Chris Douglas has become as much of a famous name in Duke football lore as an infamous one. The running back was the last one to scamper for a thousand yards in a season, celebrating his tenth year with such claim, and may very well hold on to that a few more years.
However, it won’t be for an impotent running game.
With Coach David Cutcliffe shifting to a zone read offense, like Vince Young at Texas years back, the Blue Devils are expecting a more balanced offensive playbook. Last season, Duke ran the ball on 44% of their offensive plays. That split is going to go up this year to something closer to 50%.
Now, if the Duke running game weren’t to improve AT ALL, this likely uptick in play calling would result in an extra 200 yards over the season. Of course, they will improve. Returning is the third most experienced offensive line in the country, anchored by Laken Tomlinson and Perry Simmons. On top of that, you’ve got Duke’s top six rushers returning; four running backs, Anthony Boone, and Brandon Connette.

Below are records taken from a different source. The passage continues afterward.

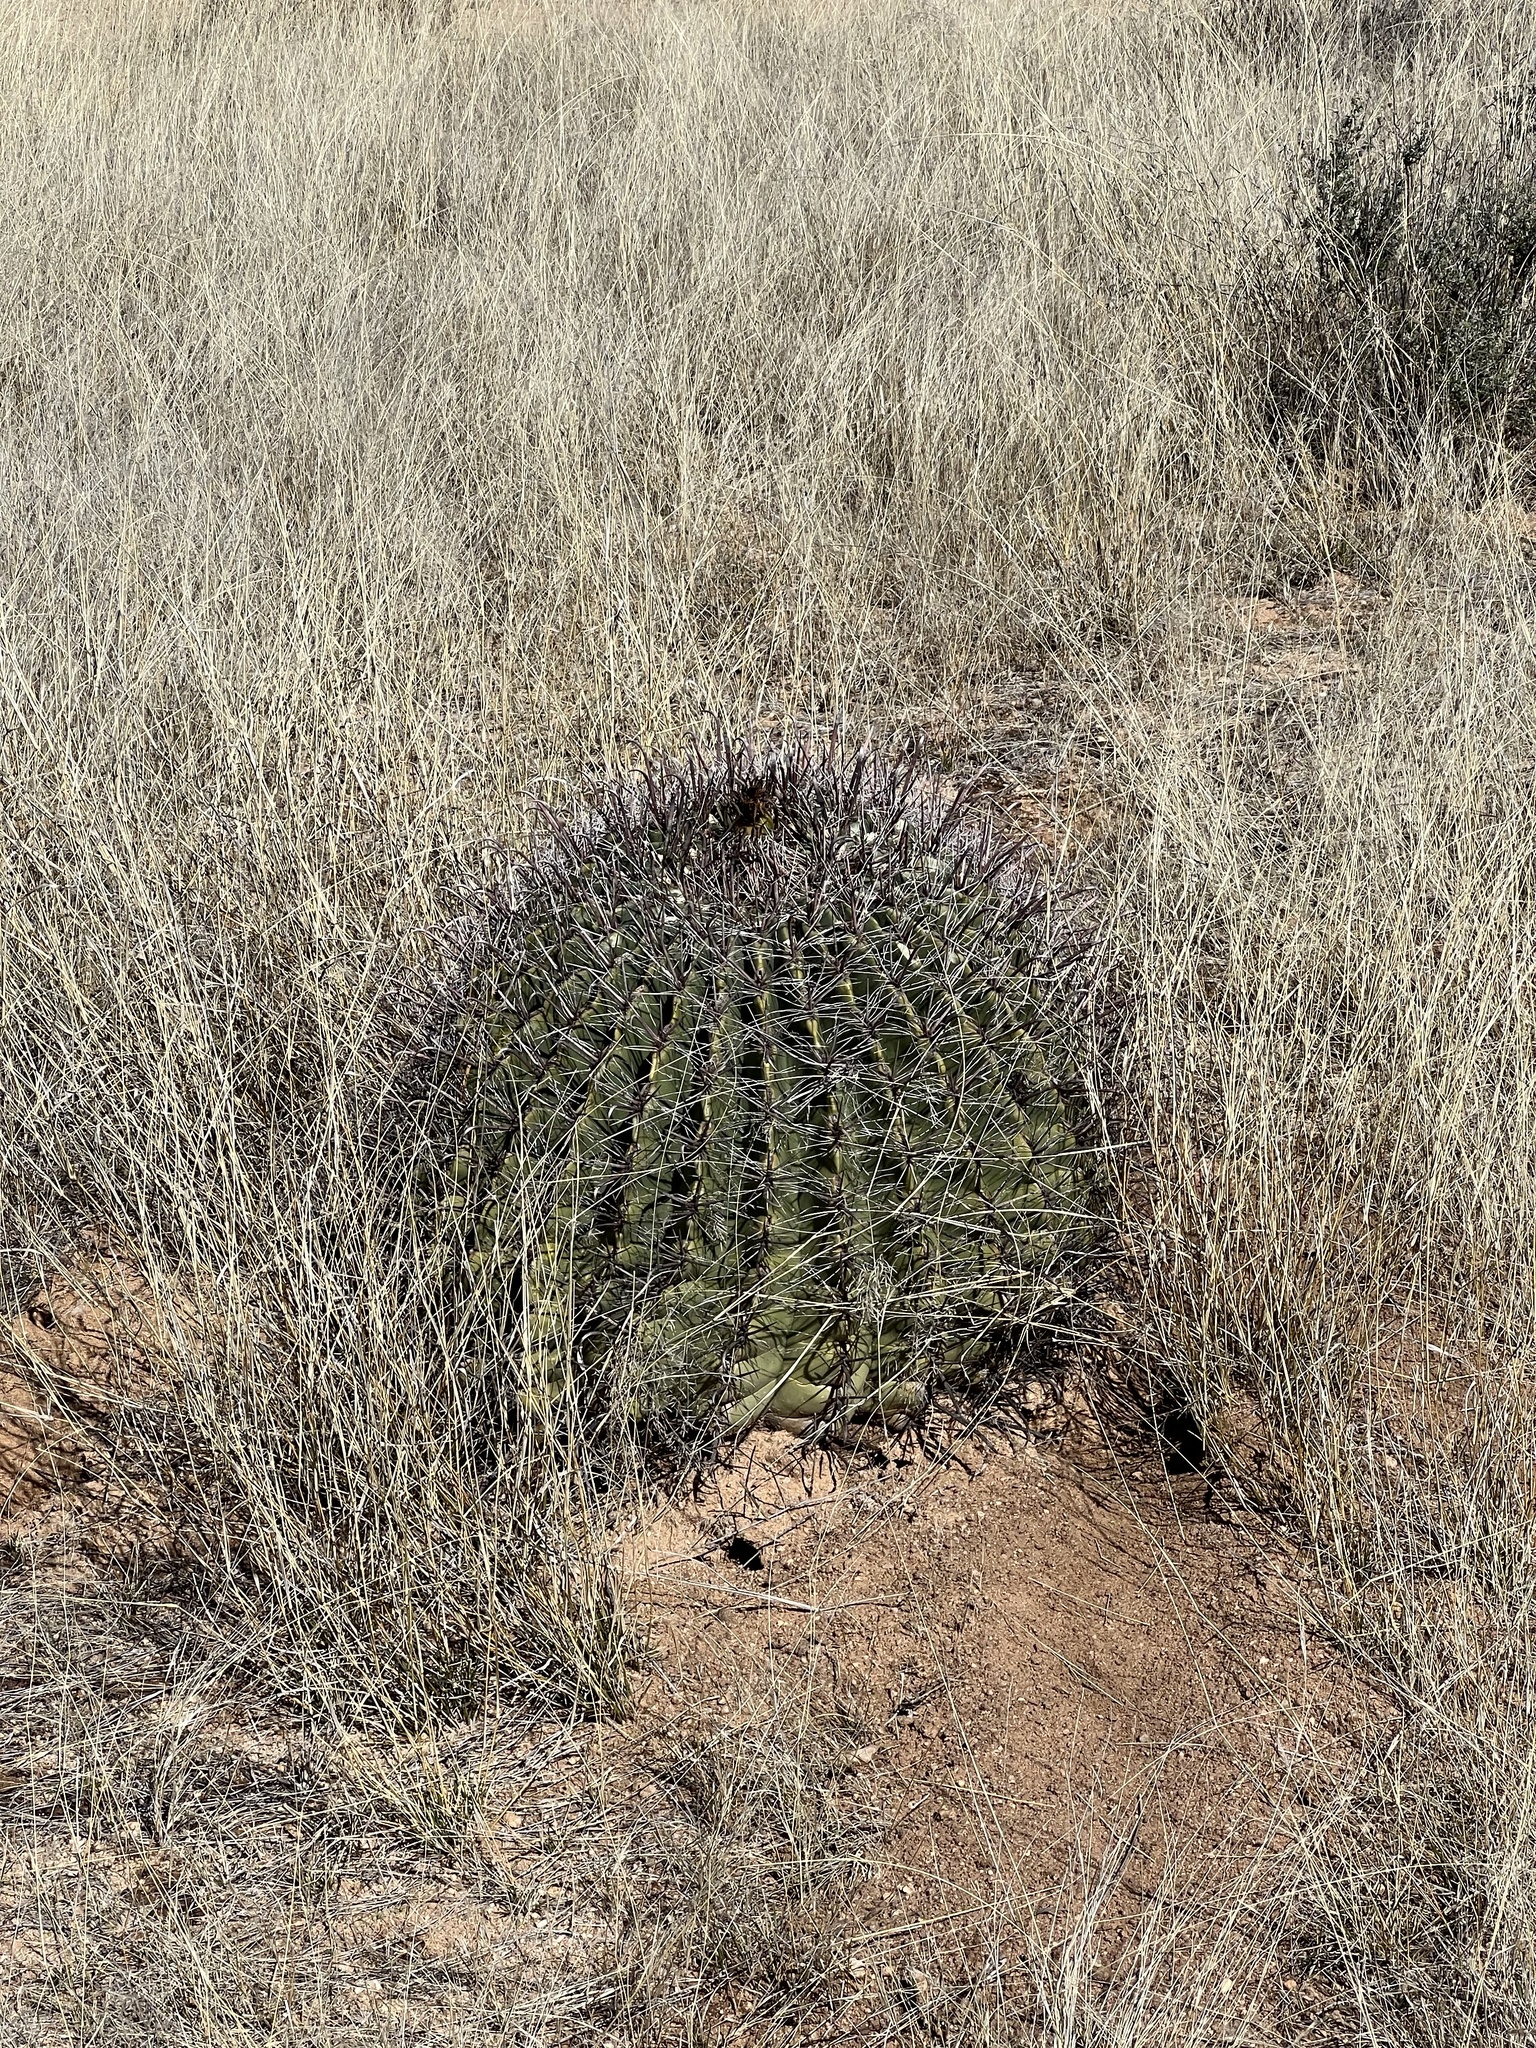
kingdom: Plantae
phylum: Tracheophyta
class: Magnoliopsida
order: Caryophyllales
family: Cactaceae
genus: Ferocactus
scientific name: Ferocactus wislizeni
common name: Candy barrel cactus
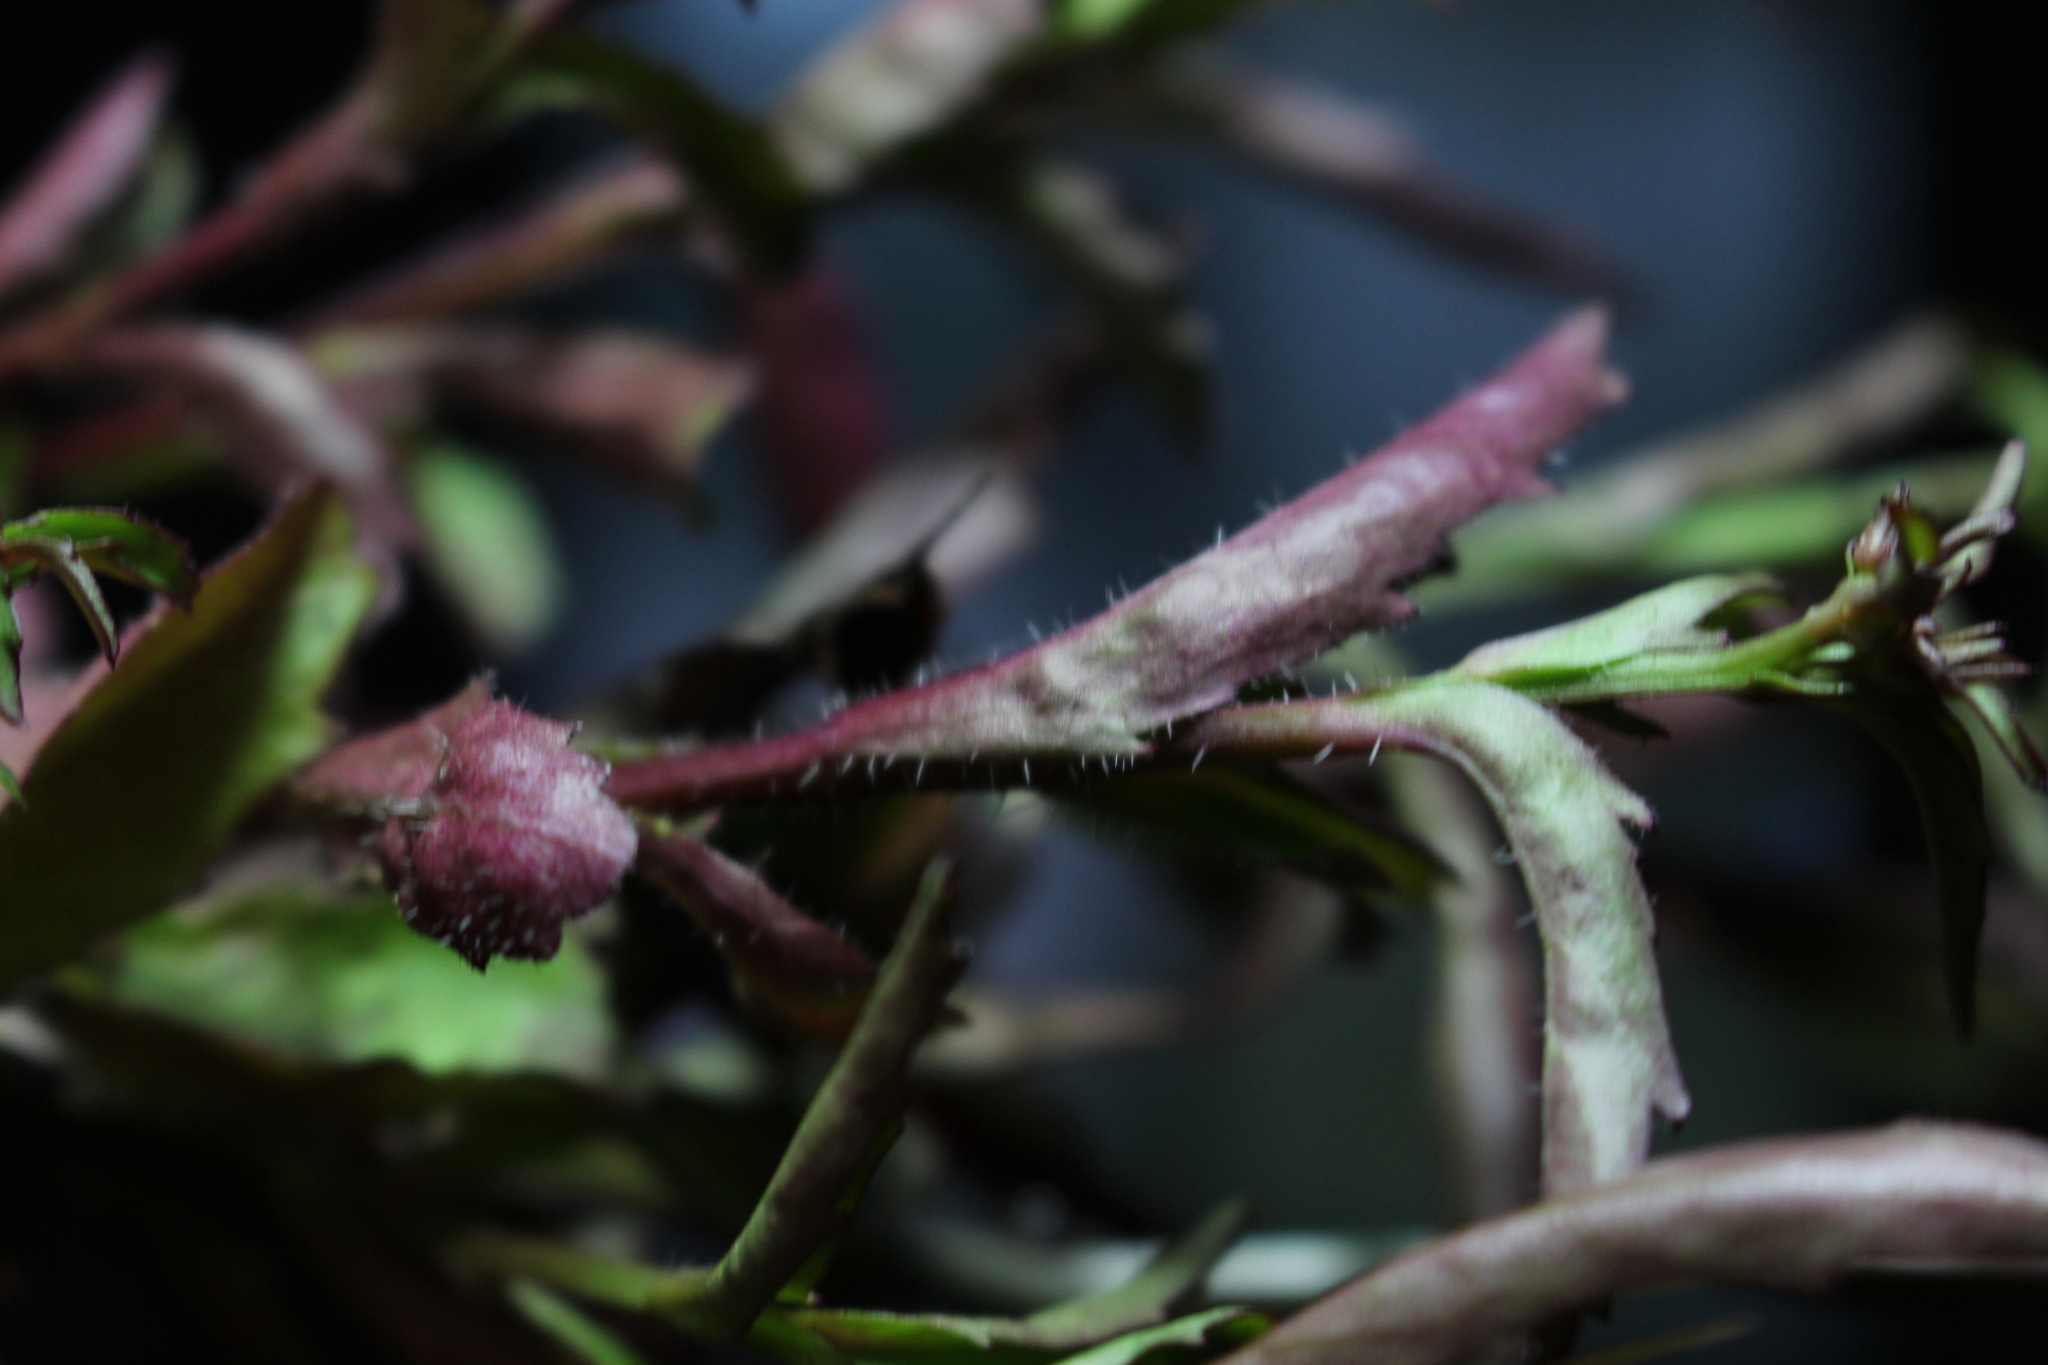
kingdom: Plantae
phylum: Tracheophyta
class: Magnoliopsida
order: Asterales
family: Campanulaceae
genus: Lobelia
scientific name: Lobelia erinus
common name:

The top three backs consist of varying amounts of experience. Jela Duncan, the leading rusher a year ago with 560 yards on just 110 carries, returns for his true sophomore year. The 5-10, 210 pounder runs downhill as if only God could stop him. While some backs like to cut and dance around tacklers, Duncan prefers to dare them to bring him down. He uses this to end every play falling forward for an extra two yards almost every rush. It was actually a big piece to his success last year. His relentless motor often saw him shed not one, not two, not three, not four (sorry, Lebron) but more tacklers on his way to the pylon.
Of all the Duke horses in the stable, this colt has the best chance of breaking Douglas’ streak but it won’t be this year.
Joining him again this season is redshirt junior Josh Snead. Duke fans won’t soon forget what could have been in the Belk Bowl as Snead fumbled the ball on the 5 yard line in the closing minutes of the game for what would have been the go ahead touchdown. Alas, it wasn’t meant to be and Cincinnati would score two fluke touchdowns in the final minute and a half to cover the 9 point spread.
Yet, it’s a new season for the Smithfield (coincidentally, my hometown as well) native and Snead has no doubt used that motivation to further his abilities this offseason. In high school, Snead was part of one of the better triple option attacks in the state with UNC commits Justin Dixon and D.J. Bunn (no relation) so sharing carries has never been a problem. He will be counted on to bring top end speed (I still have memories of him blowing past Alabama on a few runs) and, probably, act as a receiver on swing passes. He, too, was a five yard per carry back and will look to build on that this season.
The third of the returning leaders is Juwan Thompson, a true senior returning for his last shot at a bowl win. Thompson is built like a bull but possess soft hands, which allowed him to lead all running backs in receptions last year and the third leading returner of all receivers.
Thompson started all but one game ast season and has become one of the most versatile backs in the conference. The mack truck in the backfield has increased his yards per carry each season and will look to be the third rusher with over five yards a tote. With Thompson lined up beside Boone, the offense becomes a bigger threat because defenses can’t key in on one option.
The fourth key member of the stable is yet to be determined. Shaq Powell was actually more highly touted than Jela Duncan coming out of high school but with such a competitive backfield, was unable to find the snaps required to show off his skills.
Powell is the leading candidate to step up when those ahead of him get injured or need a breather but, truthfully, he might be the most complete back of them all. He won’t be without competitor though. Joseph Ajeigbe will push for snaps as a true freshman. The #61 running back in his class according to ESPN.com, Ajeigbe is another stout and powerful runner that dashed for over 4,500 yards and 48 touchdowns for Norco High School in Riverside, California. While it is probable Ajeigbe takes a redshirt this year, don’t underestimate his skill as he could very well push his way up the depth chart after practice starts.
That is what’s most impressive with this years Duke team. What was one of the worst rushing teams in the country last year, should be one of the best in the conference in terms of yards per game. In fact, I’m calling for the Stable to run for over 180 yards per game this season.